Instructions to follow:
Where does the string "center" occur in the records below? Copy every line that holds it.

Records for this exercise:
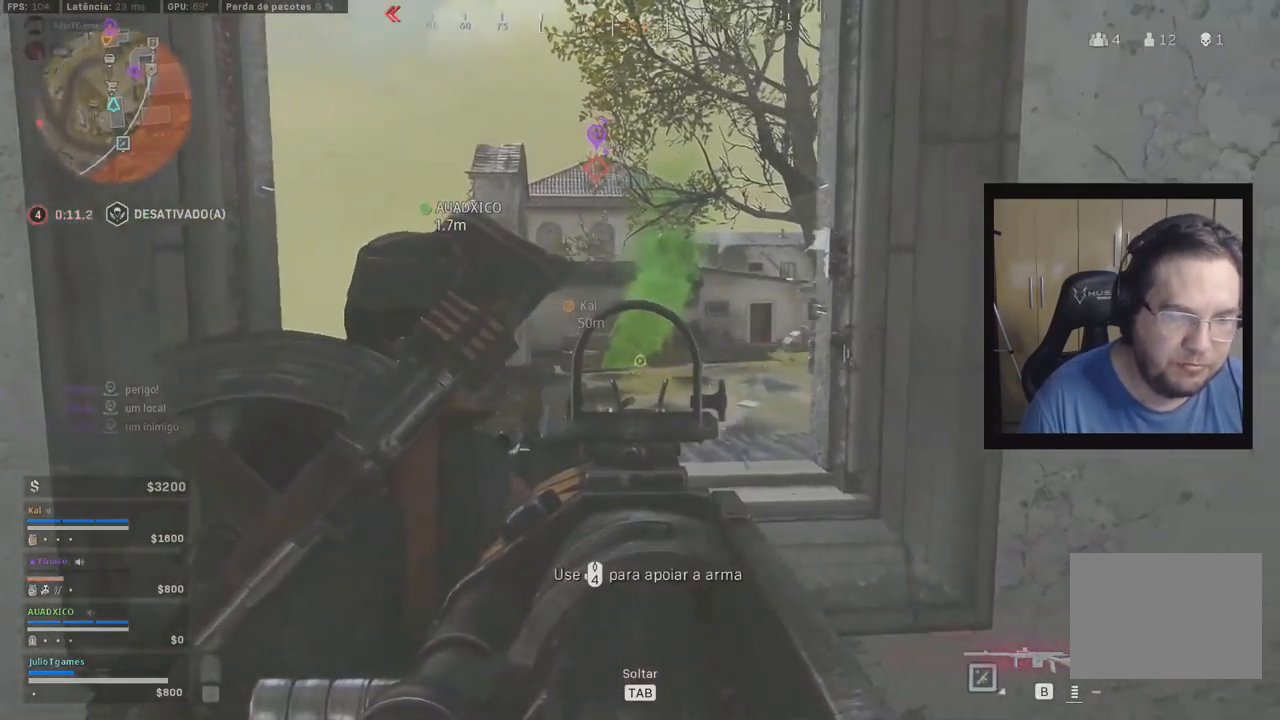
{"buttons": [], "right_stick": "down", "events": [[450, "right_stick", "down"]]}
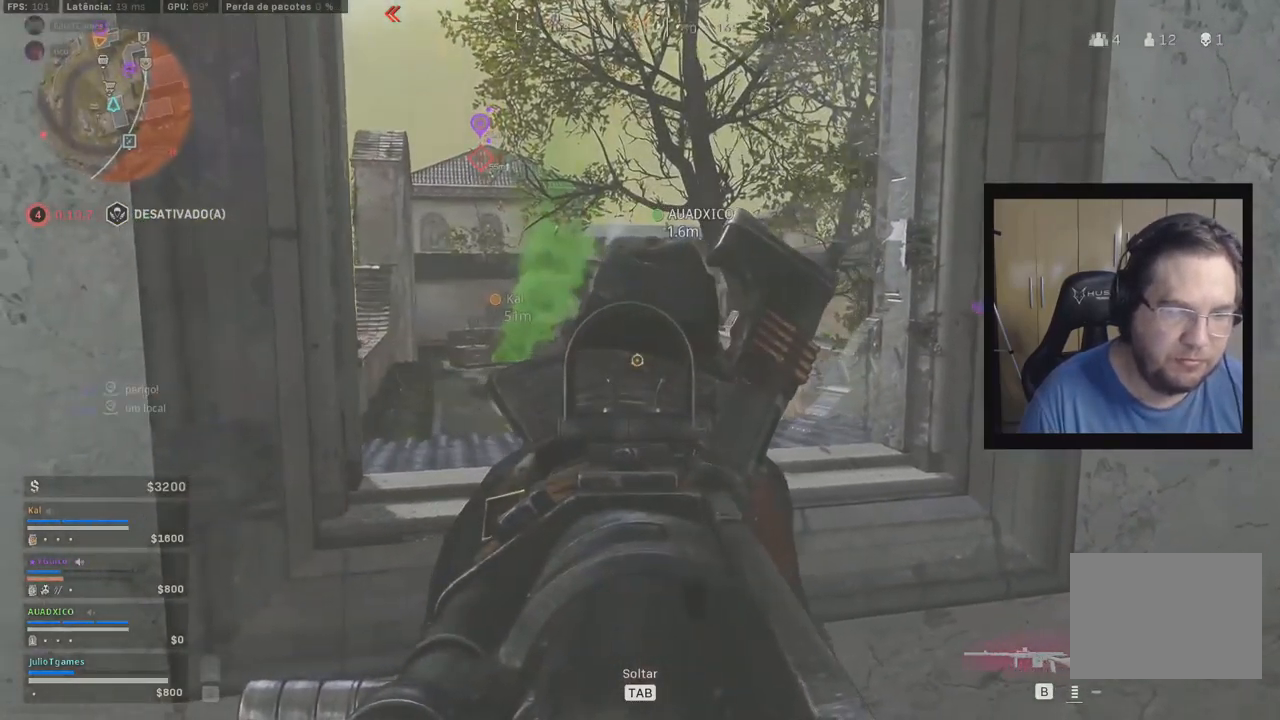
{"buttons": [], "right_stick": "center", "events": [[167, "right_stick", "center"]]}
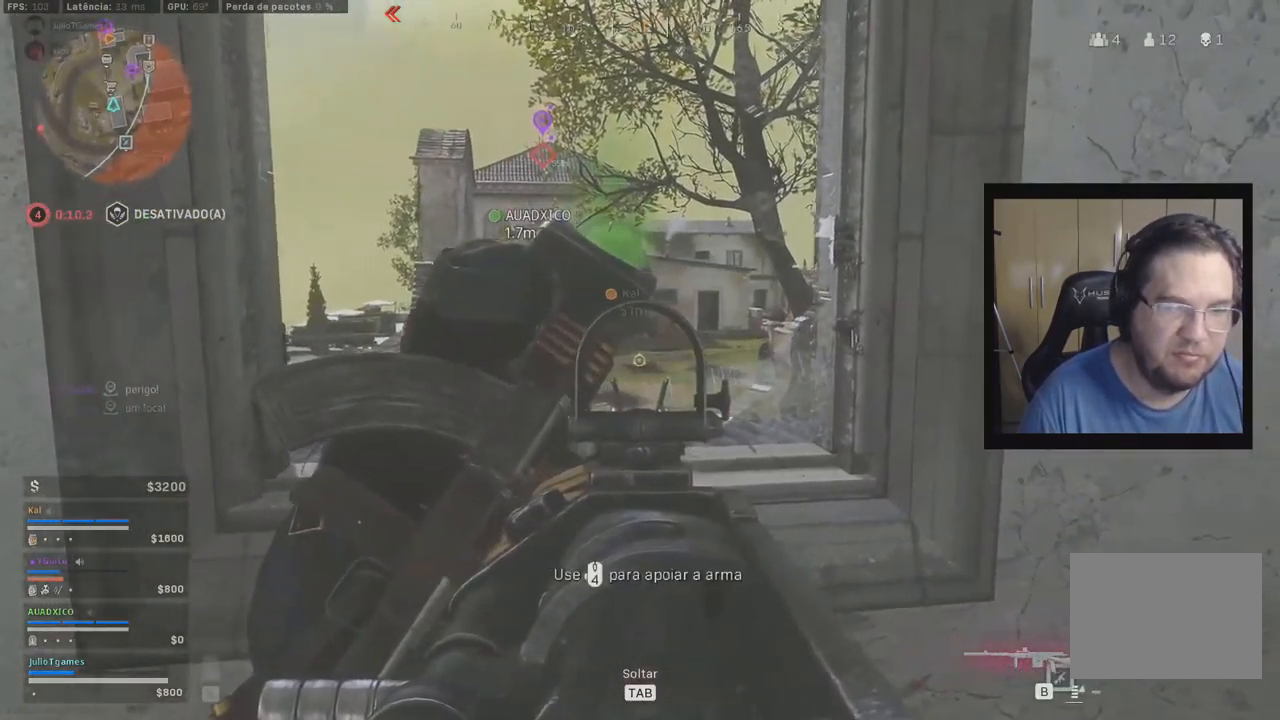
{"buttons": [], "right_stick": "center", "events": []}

...

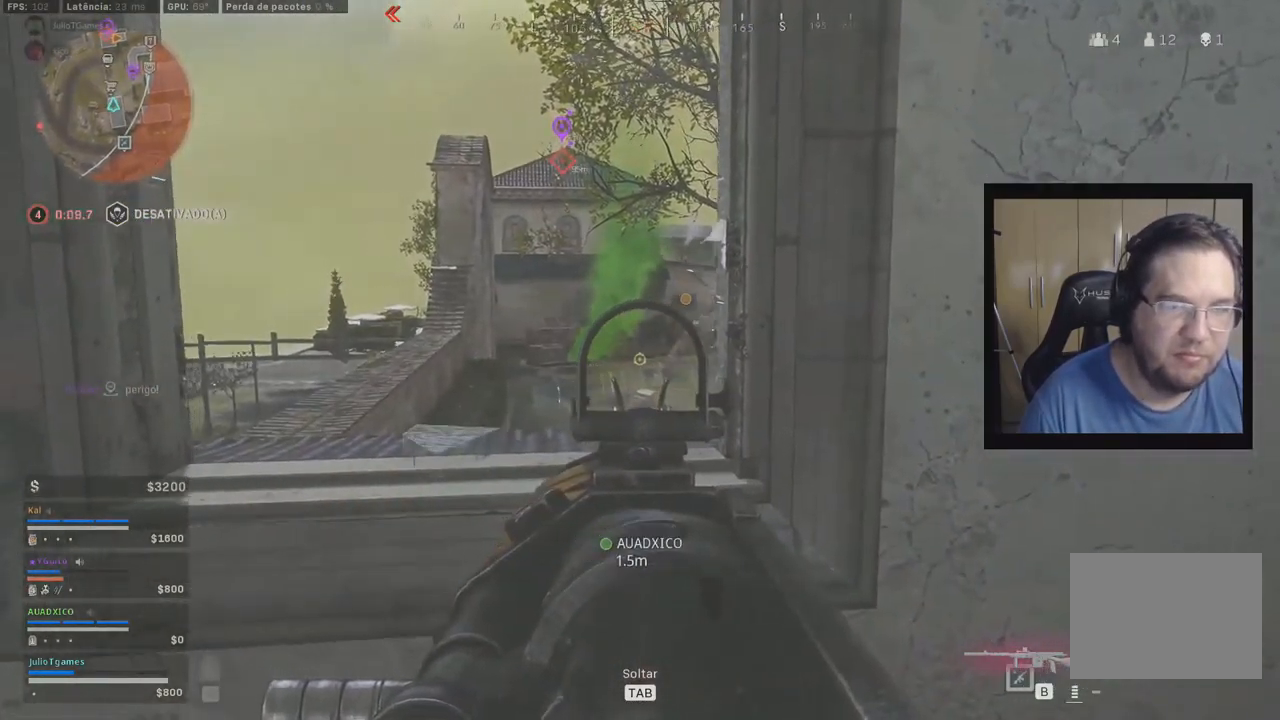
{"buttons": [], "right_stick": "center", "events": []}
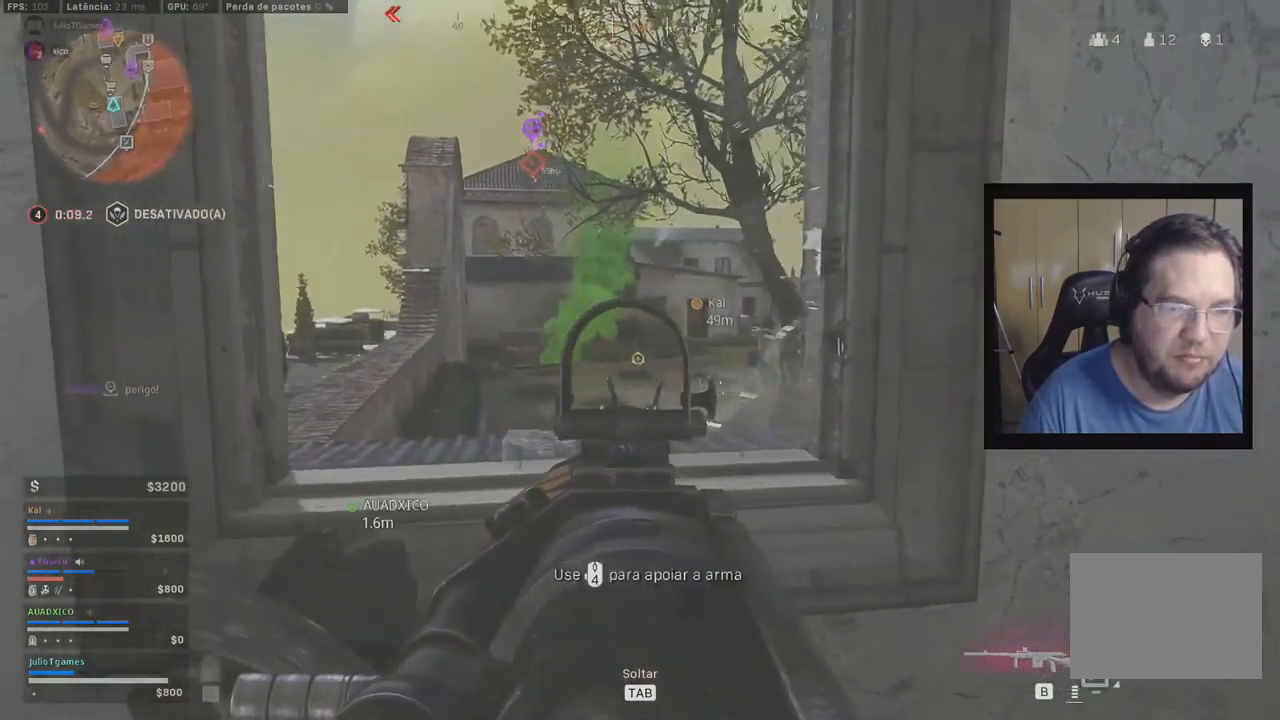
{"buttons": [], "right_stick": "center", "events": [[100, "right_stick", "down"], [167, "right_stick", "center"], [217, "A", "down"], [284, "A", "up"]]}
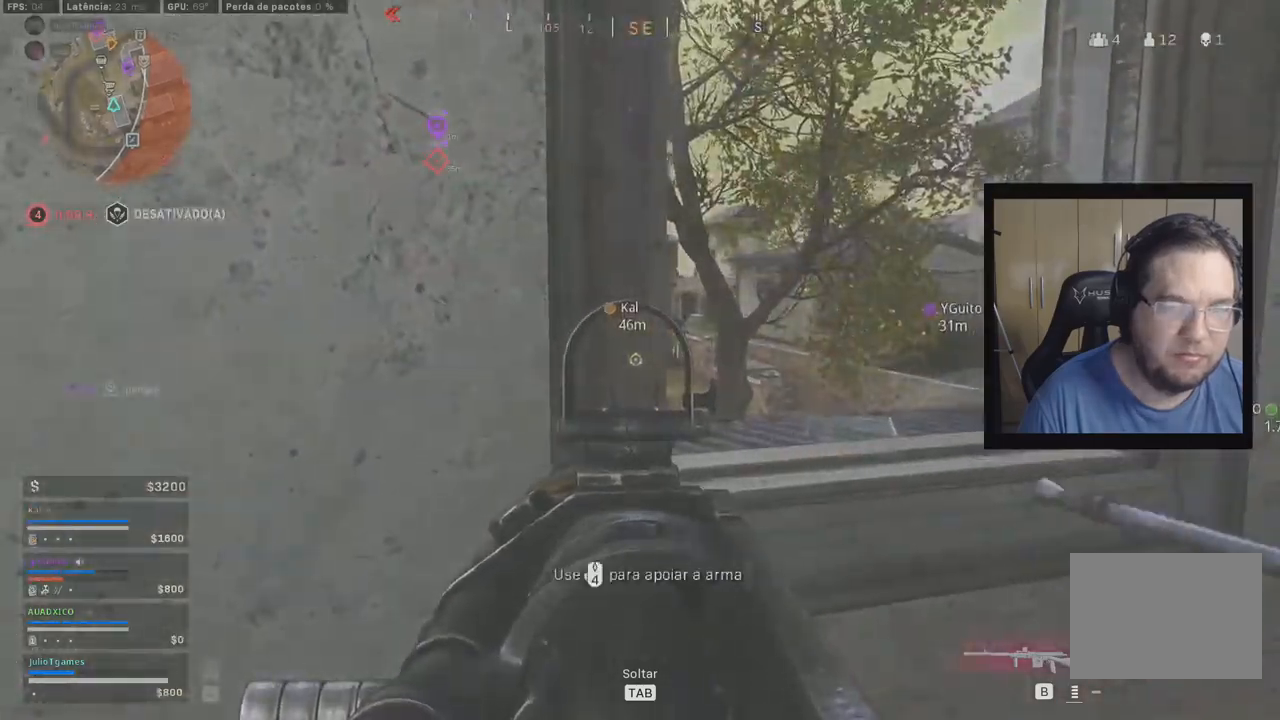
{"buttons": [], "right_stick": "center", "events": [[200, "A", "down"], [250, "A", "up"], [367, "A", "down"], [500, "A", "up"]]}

Answer to this exercise:
{"buttons": [], "right_stick": "center", "events": [[167, "right_stick", "center"]]}
{"buttons": [], "right_stick": "center", "events": []}
{"buttons": [], "right_stick": "center", "events": []}
{"buttons": [], "right_stick": "center", "events": [[100, "right_stick", "down"], [167, "right_stick", "center"], [217, "A", "down"], [284, "A", "up"]]}
{"buttons": [], "right_stick": "center", "events": [[200, "A", "down"], [250, "A", "up"], [367, "A", "down"], [500, "A", "up"]]}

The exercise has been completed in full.